Was der Her­mes-Bote hier getan hat, ist qua­si das Gegen­teil: Er weiß, dass er häu­fig ein a spricht, wo eigentlich ein <er> ste­hen muss und kor­rigiert sich entsprechend – in diesem Fall zu viel: die Hyper­ko­r­rek­tur hat mal wieder zugeschla­gen. Wo er bei Ama­zon ein a spricht, ste­ht auch eines.

Der Fehler scheint gerne gemacht zu wer­den, immer­hin hat sich jemand die Mühe gemacht, www.amerzon.de zu reg­istri­eren. Die Seite sagt:

Bitte über­prüfen Sie Ihre Schreib­weise und ver­suchen Sie es erneut.”

(Ob der Besitzer der Seite etwas mit amazon.de zu tun hat, weiß ich nicht, bezwei­fle es aber. Er besitzt auch noch die Domain amanzon.de, die densel­ben Text bietet.

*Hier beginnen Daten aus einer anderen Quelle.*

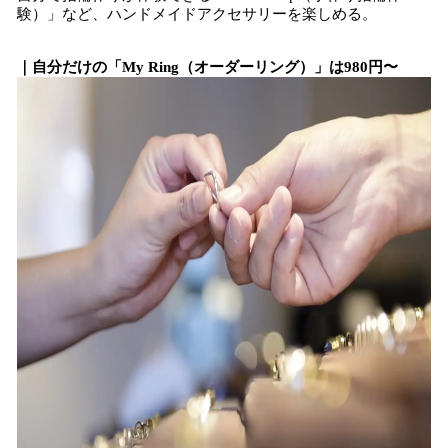
験）」など、ハンドメイドアクセサリーを楽しめる。
｜自分だけの「My Ring（オーダーリング）」は980円〜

Andere Leute treiben mit der Ähn­lichkeit richtig Schind­lud­er, die ver­linke ich jet­zt aber nicht.)

Ich habe die Schreib­weise auch mal gegooglet:

Suche dvd von der bun­deslade doku­men­ta­tion bitte nicht von amer­zon?” (Quelle)

Eine andere Frage bei BOD heist es in der Hil­fe nach der Freiga­be dauert es 14 Tage bis es bei Amer­zon erscheint, nun die Freiga­be ist 9 Tage her und es ist noch nicht mal auf der HP von BOD?? Ist das nor­mal?” (Quelle)

Ger­ade bei Amer­zon geschaut 19,95 €” (Quelle)

So bat Wern­er M. HELP um Hil­fe, doch auch uns gegenüber betonte Amer­zon, dass das Buch über den Ama­zon-Mar­ket­place gekauft wurde.” (Quelle)

Über­raschend daran finde ich, dass der Fehler gemacht wird, obwohl Ama­zon ein Name ist, den man ja in erster Lin­ie aus einem schriftlichen Medi­um kennt.

Und damit melde ich mich für den Rest der Woche ab, um auf die StuTS zu fahren – vielle­icht sehen wir uns da ja?